> [SOURCE EXCERPT]
--- START ---
1. A method for generating at least one control parameter for processing audio signals, comprising:
(a) defining a point set, wherein the point set may assume a plurality of topological configurations, wherein each topological configuration comprises at least one region, each of the at least one region associated with at least one or more topological attributes;
(b) defining a mapping from each of the plurality of topological configurations to a respective plurality of parameters for processing audio signals, wherein the mapping is performed based upon the topological attributes of said topological configuration;
(b) receiving a user input, said user input expressing a transformation of the point set from a first topological configuration a second topological configuration;
(c) determining an updated set of topological attributes based upon the second topological configuration; and,
(c) updating the parameters for processing audio signals based upon the second topological configuration using the mapping.
2. The method of claim 1, wherein the control parameters are utilized to control a digital signal processor (“DSP”) that processes audio signals.
3. (canceled)
4. (canceled)
5. (canceled)
6. (canceled)
7. (canceled)
8. A method for controlling a plurality of signal processing parameters with a device having a graphical user interface that is associated with a signal processor for processing audio signals, comprising:
for each of a plurality of words within a first audio signal, each word comprising at least one of a phoneme and letter, the device associating a respective frequency with each of the at least one of the phoneme and letter;
displaying a selected word on the graphical user interface wherein the individual at least one of phoneme and letter comprising said word exhibits one of a size and height that is a function of an input parameter;
receiving an input on the graphical user interface, said input indicating a desired one of size and height of the at least one of phoneme and letter;
redisplaying the word on the graphical user interface to indicate the desired one of size and height of the at least one of phoneme and letter in the word;
determining a compression threshold based upon the desired one of size and height of the at least one of phoneme and letter; and
providing the compression to the signal processor,
wherein the adjusting of the size and height of the at least one of phoneme and letter enables a user to hear the phonemes and words.
--- END ---
Source data:
--- START ---
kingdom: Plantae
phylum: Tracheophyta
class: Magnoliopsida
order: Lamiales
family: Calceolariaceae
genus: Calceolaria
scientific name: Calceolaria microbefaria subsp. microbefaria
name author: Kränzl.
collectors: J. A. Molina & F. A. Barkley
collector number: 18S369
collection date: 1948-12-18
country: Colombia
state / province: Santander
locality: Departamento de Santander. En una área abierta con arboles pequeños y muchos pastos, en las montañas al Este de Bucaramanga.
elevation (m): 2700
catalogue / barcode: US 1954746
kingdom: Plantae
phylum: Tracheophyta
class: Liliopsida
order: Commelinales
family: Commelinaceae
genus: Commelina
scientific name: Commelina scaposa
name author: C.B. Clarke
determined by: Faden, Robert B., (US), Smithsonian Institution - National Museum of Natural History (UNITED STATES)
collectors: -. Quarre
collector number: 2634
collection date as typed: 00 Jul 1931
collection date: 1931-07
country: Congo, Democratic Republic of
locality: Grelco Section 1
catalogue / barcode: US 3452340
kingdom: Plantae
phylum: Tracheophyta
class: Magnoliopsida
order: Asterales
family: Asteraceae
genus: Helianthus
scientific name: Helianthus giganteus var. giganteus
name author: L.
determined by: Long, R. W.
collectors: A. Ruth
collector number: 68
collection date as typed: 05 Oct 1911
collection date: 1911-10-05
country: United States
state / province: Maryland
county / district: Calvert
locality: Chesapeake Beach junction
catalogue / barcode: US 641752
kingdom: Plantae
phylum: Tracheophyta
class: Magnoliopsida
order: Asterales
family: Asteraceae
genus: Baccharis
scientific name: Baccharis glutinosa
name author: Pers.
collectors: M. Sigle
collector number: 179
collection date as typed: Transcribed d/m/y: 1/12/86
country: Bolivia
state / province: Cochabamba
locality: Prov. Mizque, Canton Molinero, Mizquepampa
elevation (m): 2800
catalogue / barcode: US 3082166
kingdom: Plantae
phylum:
--- END ---
> [WHAT IS BEING ASKED] Continue the patent claims on audio signal processing, starting after the clause that ends "enables a user to hear the phonemes and words."

> [EXERCISE ANSWER]
9. The method according to claim 8, wherein the signal processor processes audio signals that are output by a sound emitting device, and wherein the device having the graphical user interface is from a group consisting of: a cellphone and computer tablet.
10. The method according to claim 8, including repeating spoken language for the displayed word so further adjustments to the one of size and height of the at least one of phoneme and letter are provided in an iterative process, to discover the size and the height of the at least one of phoneme and letter that provides adequate speech discrimination.
11. The method according to claim 10, wherein the repeating of the spoken language is provided as a recording.
12. The method according to claim 11, wherein the recording is recorded spoken words or electronically created words.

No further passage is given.